Interestingly, however, cities such as Nof Hagalil (formerly Nazareth Elite) which sits right next to Nazareth, the largest Palestinian city in Israel, and is normally the site of such anti-Palestinian violence was quiet during May. Despite a third of its residents being Palestinian, Nof Hagalil remained surprisingly quiet and did not experience the rioting seen in Haifa.
Like in Haifa, Nof Hagalil Mayor Ronen Plot met with Palestinian city council members who voiced their concerns over attempts by settlers and racist mobs to incite violence against the city’s Palestinian residents. However, unlike Kalisch-Rotem, who comes from the Askhenazi elites of Israel, Plot comes from the Russian-speaking community comprised of Soviet migrants which, like Palestinian citizens of Israel, is marginalized in Israel. Thus, Plot was much more susceptible to the potentially explosive events that could take place in his city and acted in cooperation with the Palestinian council members to prevent the outbreak of violence.
This pattern was repeated all over Israel. In cities led by mayors who were indifferent to the concerns of their Palestinian resident or outright incited against them – as in the case of the mayor of Lod which saw particularly fierce violence against Palestinians – we saw violent, racist mobs roam the streets freely, often under police protection. This occurred despite the countless warnings of Palestinian public officials and community leaders.

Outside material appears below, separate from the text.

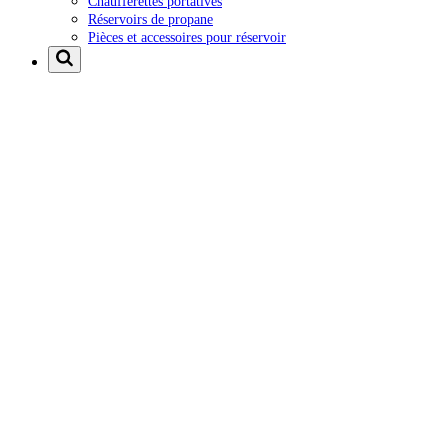
Chaufferettes portatives
Réservoirs de propane
Pièces et accessoires pour réservoir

The indifference shown by Kalisch-Rotem and Haifa’s Jewish residents reflect an overt consensus among the Israeli public regarding its relationship to the Middle East. They came to the Middle East yet pretend not be a part of it. A common phrase, used by former Prime Minister Netanyahu himself in the past, which reflects the Israeli public’s core view of itself in the Middle East is that Israel is a “villa in the jungle."

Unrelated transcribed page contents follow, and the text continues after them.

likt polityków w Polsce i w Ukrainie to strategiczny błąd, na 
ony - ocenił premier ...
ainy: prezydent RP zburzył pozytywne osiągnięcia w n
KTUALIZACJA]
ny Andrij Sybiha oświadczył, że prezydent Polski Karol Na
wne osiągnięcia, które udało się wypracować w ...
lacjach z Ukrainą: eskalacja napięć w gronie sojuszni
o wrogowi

However, this perception appeared to shatter recently. Due to global lockdowns, Israelis suddenly found themselves forced to spend the holiday season at home, only to discover that Christmas has been celebrated for decades in their very own backyard. Tens of thousands of Israelis flooded Palestinian cities such as Nazareth and the Palestinian neighborhoods of Haifa to celebrate the holiday season. Many Palestinian recount hearing their Jewish neighbors say “it’s like going abroad” as they walked through the ornamented streets of Nazareth and Haifa, took pictures with the Christmas tree, and dined in Palestinian restaurants. In Haifa, Israelis suddenly discovered the German Colony that was burning just a few months ago.
It is time for Israel and the Israeli public to face the fact that it is in the Middle East. The Palestinian communities in Haifa, Acre, Jaffa, Lod, Ramla, and Nazareth are the face of the Middle East. The Jewish residents of these cities must not deny that. Nor should they erect barriers – physical or mental – to uphold the false curtain they have surrounded themselves with.